Sometimes two channels are joined together, such that data which the Tor process sends on one should immediately be received by the same Tor process on the other. (For example, when Tor makes a tunneled directory connection, this is implemented on the client side as a directory connection whose output goes, not to the network, but to a local entry connection. And when a directory receives a tunnelled directory connection, this is implemented as an exit connection whose output goes, not to the network, but to a local directory connection.)

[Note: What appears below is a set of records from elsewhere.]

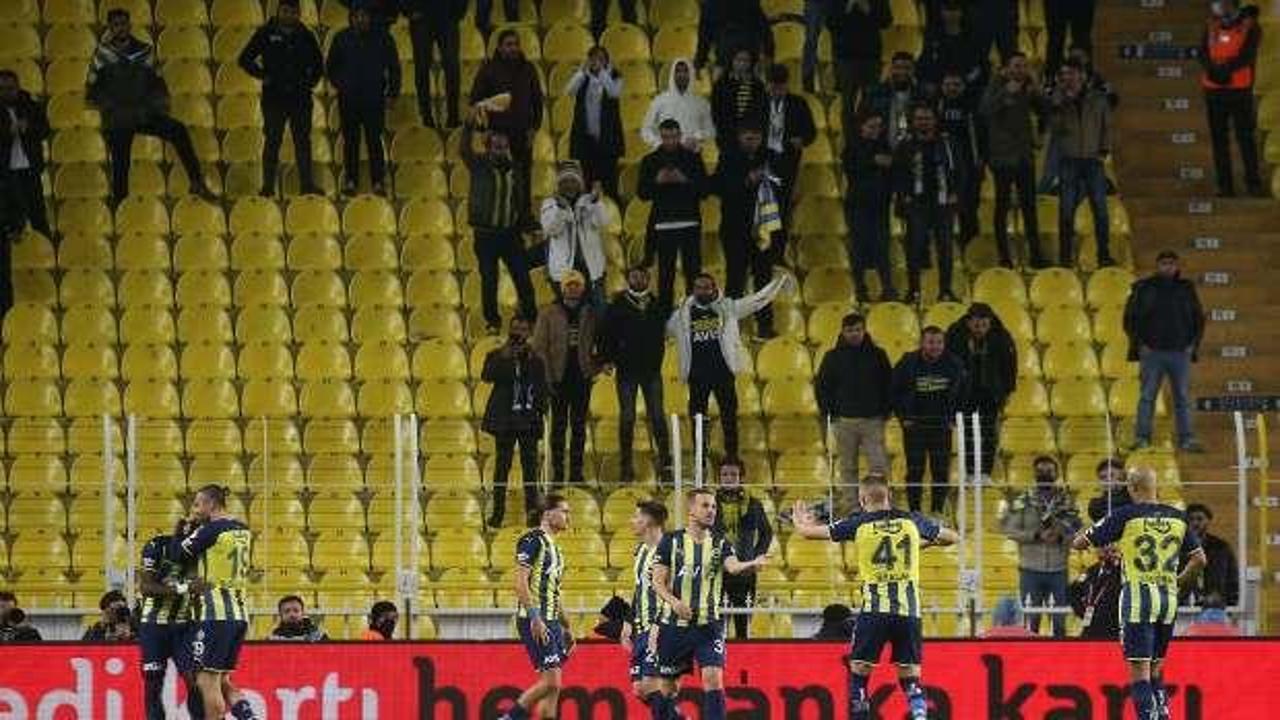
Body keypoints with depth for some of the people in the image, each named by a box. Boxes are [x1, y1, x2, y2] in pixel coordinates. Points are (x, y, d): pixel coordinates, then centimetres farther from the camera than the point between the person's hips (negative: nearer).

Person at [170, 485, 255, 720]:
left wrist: (181, 528, 10)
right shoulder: (242, 530, 12)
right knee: (222, 681, 16)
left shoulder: (211, 530, -11)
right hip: (240, 613, 8)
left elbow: (176, 553, -5)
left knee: (208, 681, -4)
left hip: (216, 612, -8)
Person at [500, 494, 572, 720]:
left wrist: (565, 628, 24)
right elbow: (521, 583, -17)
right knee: (551, 682, -14)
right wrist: (535, 618, -23)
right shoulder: (533, 540, -9)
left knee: (553, 687, 5)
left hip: (551, 622, 9)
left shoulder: (554, 547, 19)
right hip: (535, 622, -9)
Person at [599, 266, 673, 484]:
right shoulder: (618, 306, 1)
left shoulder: (658, 305, 7)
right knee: (627, 417, 1)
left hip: (651, 369, 1)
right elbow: (606, 334, 1)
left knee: (657, 416, -1)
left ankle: (665, 463, 2)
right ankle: (626, 467, 5)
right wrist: (607, 358, -8)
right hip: (627, 370, -1)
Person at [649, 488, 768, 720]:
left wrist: (753, 564, -38)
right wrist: (674, 602, -20)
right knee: (667, 686, 6)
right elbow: (658, 582, 0)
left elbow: (733, 566, -16)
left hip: (709, 625, 0)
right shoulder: (671, 541, 2)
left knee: (713, 679, -14)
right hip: (674, 623, 0)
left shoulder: (720, 543, 4)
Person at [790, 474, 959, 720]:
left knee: (859, 672, 12)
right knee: (910, 677, 9)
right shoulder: (912, 521, 7)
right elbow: (952, 537, 21)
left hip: (875, 608, -2)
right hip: (908, 609, 2)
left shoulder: (859, 523, 1)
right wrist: (925, 542, 39)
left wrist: (800, 523, 27)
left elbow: (809, 533, 4)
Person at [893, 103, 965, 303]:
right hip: (916, 205, -1)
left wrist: (954, 194, 0)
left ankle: (945, 290, 7)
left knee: (945, 247, 1)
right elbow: (896, 174, 6)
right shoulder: (905, 147, 5)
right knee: (915, 246, -6)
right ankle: (913, 290, 1)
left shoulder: (947, 145, 8)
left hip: (943, 204, 1)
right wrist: (903, 196, -5)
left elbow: (959, 171, 11)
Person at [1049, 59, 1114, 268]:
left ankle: (1104, 255, 3)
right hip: (1068, 160, 0)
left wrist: (1104, 151, 3)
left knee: (1100, 208, -3)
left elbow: (1107, 126, 12)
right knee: (1066, 210, -2)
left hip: (1092, 159, 0)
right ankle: (1065, 256, 3)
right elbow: (1054, 128, -6)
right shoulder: (1058, 101, 5)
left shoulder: (1097, 100, 7)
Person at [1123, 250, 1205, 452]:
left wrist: (1193, 345, 5)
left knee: (1183, 398, 0)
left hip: (1180, 352, 2)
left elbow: (1198, 319, 16)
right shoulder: (1143, 289, 4)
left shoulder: (1186, 289, 10)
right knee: (1147, 396, -4)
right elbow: (1130, 319, 5)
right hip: (1152, 352, -2)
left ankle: (1186, 439, 0)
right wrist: (1139, 345, -4)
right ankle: (1142, 439, -4)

The earliest versions of Tor to support linked connections used socketpairs for the purpose. But using socketpairs forced us to copy data through kernelspace, and wasted limited file descriptors. So instead, a pair of connections can be linked in-process. Each linked connection has a pointer to the other, such that data written on one is immediately readable on the other, and vice versa.

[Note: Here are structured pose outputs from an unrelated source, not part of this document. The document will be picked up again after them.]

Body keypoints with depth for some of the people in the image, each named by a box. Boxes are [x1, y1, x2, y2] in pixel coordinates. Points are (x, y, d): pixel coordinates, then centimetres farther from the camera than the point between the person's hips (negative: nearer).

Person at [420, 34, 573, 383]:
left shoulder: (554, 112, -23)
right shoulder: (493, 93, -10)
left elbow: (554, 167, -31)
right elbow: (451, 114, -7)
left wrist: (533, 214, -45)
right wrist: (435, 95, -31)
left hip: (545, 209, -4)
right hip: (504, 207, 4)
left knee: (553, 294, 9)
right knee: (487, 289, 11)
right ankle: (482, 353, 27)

From connections to channels

There's an abstraction layer above OR connections (the ones that handle cells) and below cells called Channels. A channel's purpose is to transmit authenticated cells from one Tor instance (relay or client) to another.

Currently, only one implementation exists: Channel_tls, which sends and receiveds cells over a TLS-based OR connection.

Cells are sent on a channel using channel_write_{,packed_,var_}cell(). Incoming cells arrive on a channel from its backend using channel_queue*_cell(), and are immediately processed using channel_process_cells().

Some cell types are handled below the channel layer, such as those that affect handshaking only. And some others are passed up to the generic cross-channel code in command.c: cells like DESTROY and CREATED are all trivial to handle. But relay cells require special handling...

From channels through circuits

When a relay cell arrives on an existing circuit, it is handled in circuit_receive_relay_cell() -- one of the innermost functions in Tor. This function encrypts or decrypts the relay cell as appropriate, and decides whether the cell is intended for the current hop of the circuit.

If the cell is intended for the current hop, we pass it to connection_edge_process_relay_cell() in relay.c, which acts on it based on its relay command, and (possibly) queues its data on an edge_connection_t.

If the cell is not intended for the current hop, we queue it for the next channel in sequence with append cell_to_circuit_queue(). This places the cell on a per-circuit queue for cells headed out on that particular channel.

Sending cells on circuits: the complicated bit.

Relay cells are queued onto circuits from one of two (main) sources: reading data from edge connections, and receiving a cell to be relayed on a circuit. Both of these sources place their cells on cell queue: each circuit has one cell queue for each direction that it travels.

A naive implementation would skip using cell queues, and instead write each outgoing relay cell. (Tor did this in its earlier versions.) But such an approach tends to give poor performance, because it allows high-volume circuits to clog channels, and it forces the Tor server to send data queued on a circuit even after that circuit has been closed.

So by using queues on each circuit, we can add cells to each channel on a just-in-time basis, choosing the cell at each moment based on a performance-aware algorithm.

This logic is implemented in two main modules: scheduler.c and circuitmux*.c. The scheduler code is responsible for determining globally, across all channels that could write cells, which one should next receive queued cells. The circuitmux code determines, for all of the circuits with queued cells for a channel, which one should queue the next cell.

(This logic applies to outgoing relay cells only; incoming relay cells are processed as they arrive.)